"I'm also just a girl standing in front of a boy asking him to love her."

Saturday, January 15, 2011

Futility

Franz Kafka’s “A Hunger Artist” and Knut Hamsun’s “Hunger” have a lot in common, but even more holistic than that, Kafka’s piece truly embodies what I see to be the existentialist movement’s opinion of the world. Firstly, I am going to discuss the similarities to the novel we are reading, and then I am going to give another opinion of the piece that I feel emulates the movement. The thing that will differentiate the paragraphs is whether one believes that the Artist likes what he is doing.

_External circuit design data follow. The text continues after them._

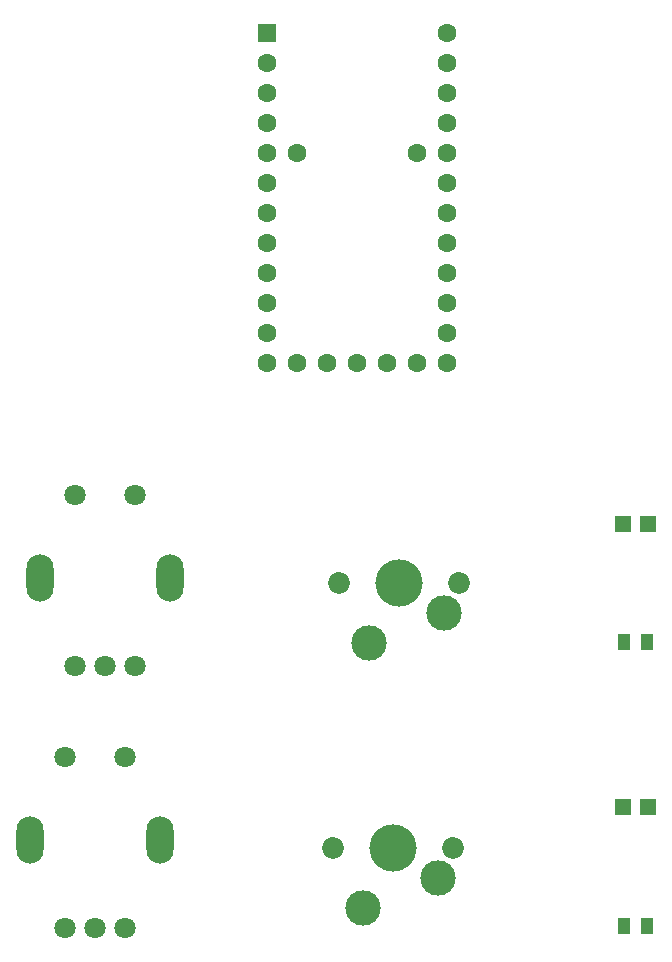
<source format=gbr>
G04 #@! TF.GenerationSoftware,KiCad,Pcbnew,(6.0.2)*
G04 #@! TF.CreationDate,2022-03-11T19:19:16+08:00*
G04 #@! TF.ProjectId,test,74657374-2e6b-4696-9361-645f70636258,rev?*
G04 #@! TF.SameCoordinates,Original*
G04 #@! TF.FileFunction,Soldermask,Top*
G04 #@! TF.FilePolarity,Negative*
%FSLAX46Y46*%
G04 Gerber Fmt 4.6, Leading zero omitted, Abs format (unit mm)*
G04 Created by KiCad (PCBNEW (6.0.2)) date 2022-03-11 19:19:16*
%MOMM*%
%LPD*%
G01*
G04 APERTURE LIST*
%ADD10R,1.410000X1.350000*%
%ADD11O,2.300000X4.000000*%
%ADD12C,1.800000*%
%ADD13R,1.133000X1.377000*%
%ADD14R,1.600000X1.600000*%
%ADD15C,1.600000*%
%ADD16C,3.000000*%
%ADD17C,1.850000*%
%ADD18C,4.000000*%
G04 APERTURE END LIST*
D10*
X70170000Y33100000D03*
X72230000Y33100000D03*
D11*
X30900000Y30350000D03*
X19900000Y30350000D03*
D12*
X22860000Y22850000D03*
X27940000Y22850000D03*
X25400000Y22850000D03*
X22860000Y37350000D03*
X27940000Y37350000D03*
D13*
X70234000Y23100000D03*
X72166000Y23100000D03*
X70234000Y47100000D03*
X72166000Y47100000D03*
D14*
X40000000Y98700000D03*
D15*
X40000000Y96160000D03*
X40000000Y93620000D03*
X40000000Y91080000D03*
X40000000Y88540000D03*
X40000000Y86000000D03*
X40000000Y83460000D03*
X40000000Y80920000D03*
X40000000Y78380000D03*
X40000000Y75840000D03*
X40000000Y73300000D03*
X40000000Y70760000D03*
X42540000Y70760000D03*
X45080000Y70760000D03*
X47620000Y70760000D03*
X50160000Y70760000D03*
X52700000Y70760000D03*
X55240000Y70760000D03*
X55240000Y73300000D03*
X55240000Y75840000D03*
X55240000Y78380000D03*
X55240000Y80920000D03*
X55240000Y83460000D03*
X55240000Y86000000D03*
X55240000Y88540000D03*
X55240000Y91080000D03*
X55240000Y93620000D03*
X55240000Y96160000D03*
X55240000Y98700000D03*
X42540000Y88540000D03*
X52700000Y88540000D03*
D11*
X31800000Y52550000D03*
X20800000Y52550000D03*
D12*
X23760000Y45050000D03*
X28840000Y45050000D03*
X26300000Y45050000D03*
X23760000Y59550000D03*
X28840000Y59550000D03*
D16*
X48660000Y47020000D03*
D17*
X56280000Y52100000D03*
D16*
X55010000Y49560000D03*
D17*
X46120000Y52100000D03*
D18*
X51200000Y52100000D03*
X50700000Y29700000D03*
D16*
X48160000Y24620000D03*
D17*
X45620000Y29700000D03*
D16*
X54510000Y27160000D03*
D17*
X55780000Y29700000D03*
D10*
X70170000Y57100000D03*
X72230000Y57100000D03*
M02*

</source>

One could argue that the protagonist in “A Hunger Artist” does what he does solely to placate others. Also, just like in Hunger, the Artist tries to save face when spectators make fun of him. He wants the people to believe that he is truly fasting… but why? “He could keep showing them once again that he had nothing to eat in his cage and that he was fasting as none of them could.” From this, it seems that the protagonist strives off others perceptions of him rather than his own doings. I see a lot of similarities between the protagonists of the two pieces of literature. Both of them are extremely concerned with how the outside world perceives them, even if it hinders them. Like in Knut’s book, the protagonist would rather die of starvation than seem indecent because he was unable to return someone five kroner that he owed. The protagonist in Kafka’s piece of literature is just the same.

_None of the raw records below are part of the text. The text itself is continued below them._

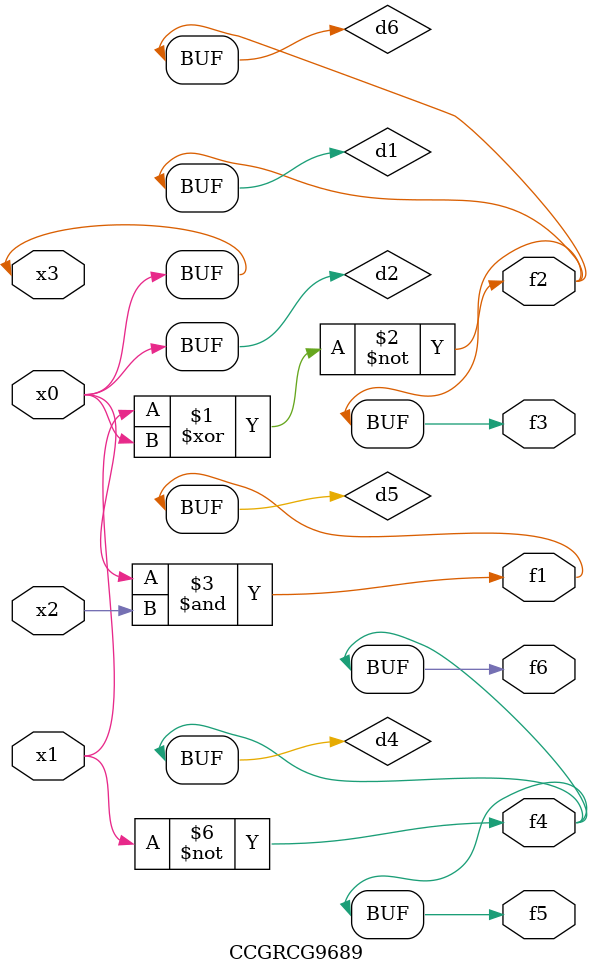
<source format=v>
module CCGRCG9689(
	input x0, x1, x2, x3,
	output f1, f2, f3, f4, f5, f6
);

	wire d1, d2, d3, d4, d5, d6;

	xnor (d1, x1, x3);
	buf (d2, x0, x3);
	nand (d3, x0, x2);
	not (d4, x1);
	nand (d5, d3);
	or (d6, d1);
	assign f1 = d5;
	assign f2 = d6;
	assign f3 = d6;
	assign f4 = d4;
	assign f5 = d4;
	assign f6 = d4;
endmodule

</source>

However, if one believes that the Artist “was fanatically devoted to fasting more than anything else”; there are more references to be made to the whole existentialism unit. Also, I think it is important to say that I do not really think that the protagonist in Hunger loves writing as much as Kafka’s does; therefore, I will refrain from making any of those connections. But, if you believe that Hunger’s protagonist loves to write, then it would make sense for you to connect the two. The Hunger Artist wants to reach new levels of glory in his fasting career. He knows that he can fast more than forty days, but the impresario hinders him from doing that. The impresario might as well be called society because I believe that is what Kafka is saying. Society impedes us from becoming what we truly can. It stops our potential and in turn uses us for what it feels necessary. Later in the piece the text reads, “The hunger artist responded with an outburst of rage and began to shake the cage like an animal, frightening everyone. But the impresario had a way of punishing moments like this, something he was happy to use.” Once again society is at play and is using his powers to mollify us. Society controls us even though we have the ability to strive farther than it permits. Moreover, when the Artist decides to move to the circus, once again “he did not dare to approach the administration about it.” Although the idea of a Hunger Artist seems weird to us, it becomes clear that the protagonist was not living up to his full potential, only because society did not really have much room for it. He was unnecessary.

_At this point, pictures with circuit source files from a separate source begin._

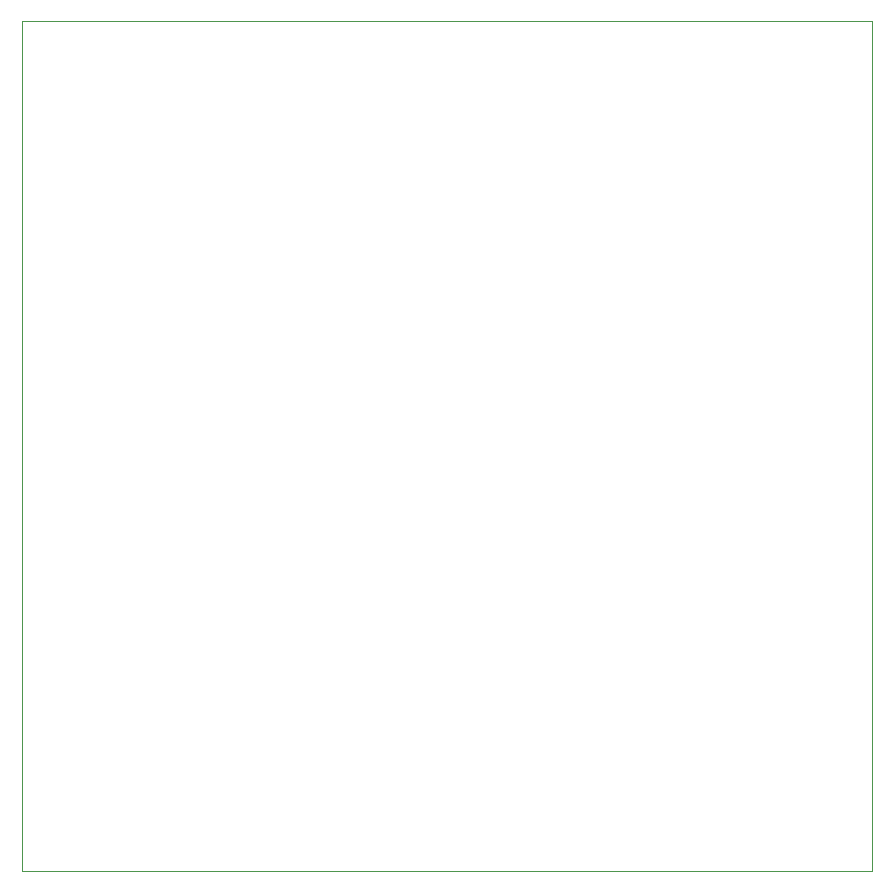
<source format=gm1>
%TF.GenerationSoftware,KiCad,Pcbnew,9.0.0*%
%TF.CreationDate,2025-03-31T15:24:45+09:00*%
%TF.ProjectId,ymz771,796d7a37-3731-42e6-9b69-6361645f7063,rev?*%
%TF.SameCoordinates,Original*%
%TF.FileFunction,Profile,NP*%
%FSLAX46Y46*%
G04 Gerber Fmt 4.6, Leading zero omitted, Abs format (unit mm)*
G04 Created by KiCad (PCBNEW 9.0.0) date 2025-03-31 15:24:45*
%MOMM*%
%LPD*%
G01*
G04 APERTURE LIST*
%TA.AperFunction,Profile*%
%ADD10C,0.050000*%
%TD*%
G04 APERTURE END LIST*
D10*
X100000000Y-75000000D02*
X172000000Y-75000000D01*
X172000000Y-147000000D01*
X100000000Y-147000000D01*
X100000000Y-75000000D01*
M02*

</source>
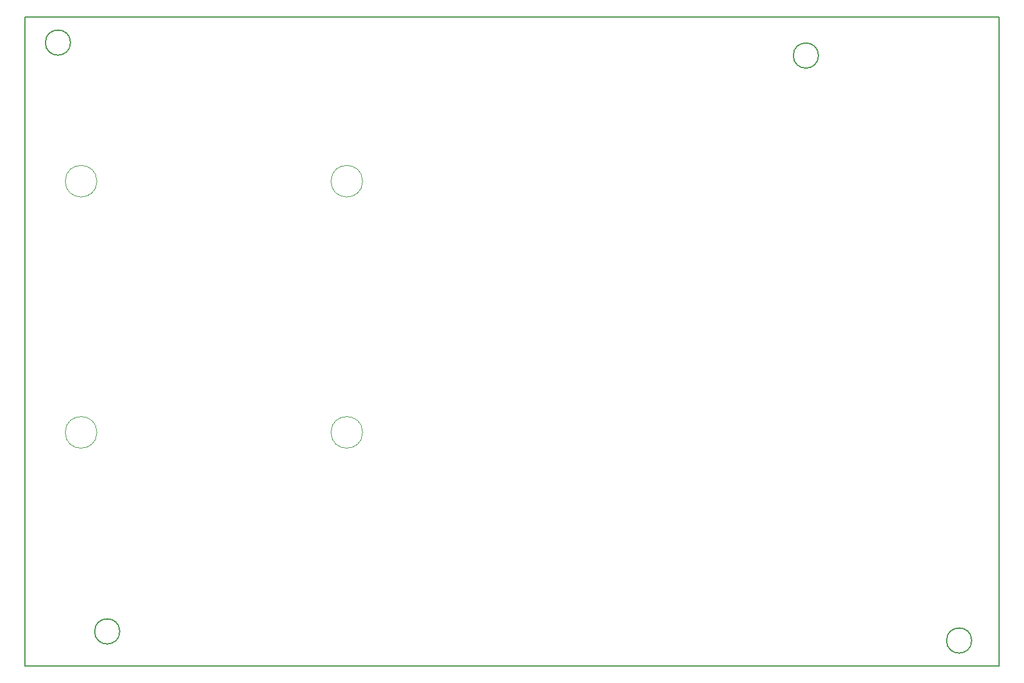
<source format=gbr>
%TF.GenerationSoftware,KiCad,Pcbnew,(6.0.5)*%
%TF.CreationDate,2023-02-13T18:16:20+09:00*%
%TF.ProjectId,charge shutdown PCB_v.2,63686172-6765-4207-9368-7574646f776e,rev?*%
%TF.SameCoordinates,Original*%
%TF.FileFunction,Profile,NP*%
%FSLAX46Y46*%
G04 Gerber Fmt 4.6, Leading zero omitted, Abs format (unit mm)*
G04 Created by KiCad (PCBNEW (6.0.5)) date 2023-02-13 18:16:20*
%MOMM*%
%LPD*%
G01*
G04 APERTURE LIST*
%TA.AperFunction,Profile*%
%ADD10C,0.200000*%
%TD*%
%TA.AperFunction,Profile*%
%ADD11C,0.120000*%
%TD*%
G04 APERTURE END LIST*
D10*
X61976000Y-20828000D02*
X197612000Y-20828000D01*
X197612000Y-20828000D02*
X197612000Y-111252000D01*
X197612000Y-111252000D02*
X61976000Y-111252000D01*
X61976000Y-111252000D02*
X61976000Y-20828000D01*
X68298000Y-24384000D02*
G75*
G03*
X68298000Y-24384000I-1750000J0D01*
G01*
X193774000Y-107696000D02*
G75*
G03*
X193774000Y-107696000I-1750000J0D01*
G01*
X75156000Y-106426000D02*
G75*
G03*
X75156000Y-106426000I-1750000J0D01*
G01*
X172438000Y-26190000D02*
G75*
G03*
X172438000Y-26190000I-1750000J0D01*
G01*
D11*
%TO.C,R_DIS1*%
X108966000Y-43698000D02*
G75*
G03*
X108966000Y-43698000I-2200000J0D01*
G01*
X71966000Y-43698000D02*
G75*
G03*
X71966000Y-43698000I-2200000J0D01*
G01*
X71966000Y-78698000D02*
G75*
G03*
X71966000Y-78698000I-2200000J0D01*
G01*
X108966000Y-78698000D02*
G75*
G03*
X108966000Y-78698000I-2200000J0D01*
G01*
%TD*%
M02*

</source>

The thing that got me thinking the most in this passage occurred on the last page. When questioned why he would not do anything else by the supervisor, he responded “Because I couldn’t find a food which tasted good to me.” I think this means that he could not find another path of life that made him happy. So, he went for what he loved, being a Hunger Artist and what did he get… death. Even worse to that, seemingly a characteristic of existentialism, no one remembers the Hunger Artist as his cage is replaced with a panther. The world sucks.